Remember the Coffee Party or No Labels? You don't? Both those movements quickly disappeared from the scene shortly after being heavily hyped in the mainstream media so you can be forgiven their absence from your memories. And now the latest liberal fad, Occupy Wall Street, seems to be fading fast as well. This is the claim made by liberal Washington Post columnist Jonathan Capehart in this obituary:
The massive protests over the weekend in Chicago during the NATO summit have folks wondering if that marked a resurgence of the Occupy Wall Street movement. But I have to tell you, if those demonstrations are any indicator, OWS is going nowhere fast.

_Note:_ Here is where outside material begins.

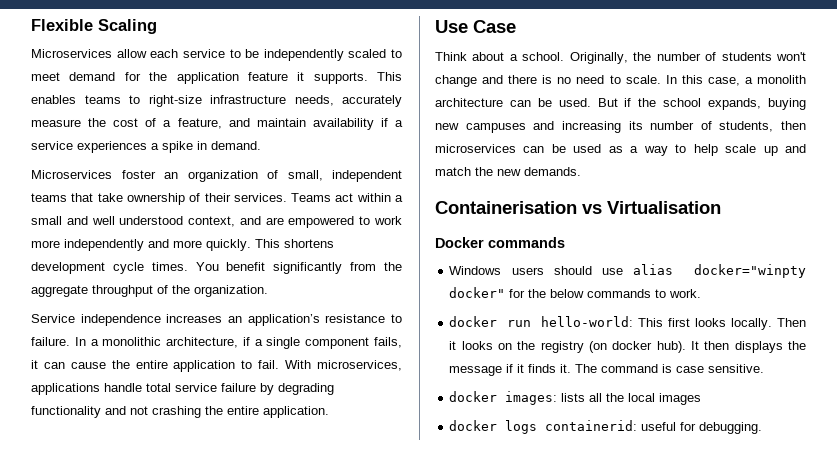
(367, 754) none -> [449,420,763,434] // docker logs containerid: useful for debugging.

Although Capehart being a good liberal dislikes the beliefs of the Tea Party, he does compare it favorably with OWS in terms of effectiveness:
...Just like the tea party, OWS is an organic movement that resists having recognized leaders. But unlike the tea party, OWS continues to resist having a clear goal that can be achieved through the political process. And it doesn’t help that it has an aversion to the political process.
Think about it. When the tea party got real angry, folks who adhered to its overarching concerns about federal spending and overreach made their voices heard in protests in Washington. But they weren’t content to simply protest. Whether out of conviction or co-opting by Dick Armey or the Koch brothers, those protesters became office seekers. They upended the Republican establishment by running primary challenges to the right of sitting members of Congress — and winning. Sen. Richard Lugar (R-Ind.) is the most recent example. They provided the GOP the majority it needed to take back the House in 2010.
Unfortunately for Capehart and other liberals, OWS will never go much beyond street theater as happened most recently in Chicago. Actual political organizing just takes to much of the work they have an aversion to although Capehart still holds out a faint hope for them:
If Occupy doesn’t use this time to get actively involved in political process, it will never move from protest to power to achieve the goals it says it has.
The big question now is what was the Jump the Shark moment for the OWS non-movement? I maintain that it happened in early October, shortly after its much heralded birth, when this video from Occupy Atlanta was posted online. It displays all the hilarious self-indulgent OWS eccentricities including twinkle finger signals and human echo chambers topped off by a complete inability for the group to make any real decisions such as simply allowing Congressman John Lewis to speak. Watch and laugh as the OWS movement killed itself off by being laughed out of existence. It's kind of hard to attract adherents to a movement that made itself a national laughingstock.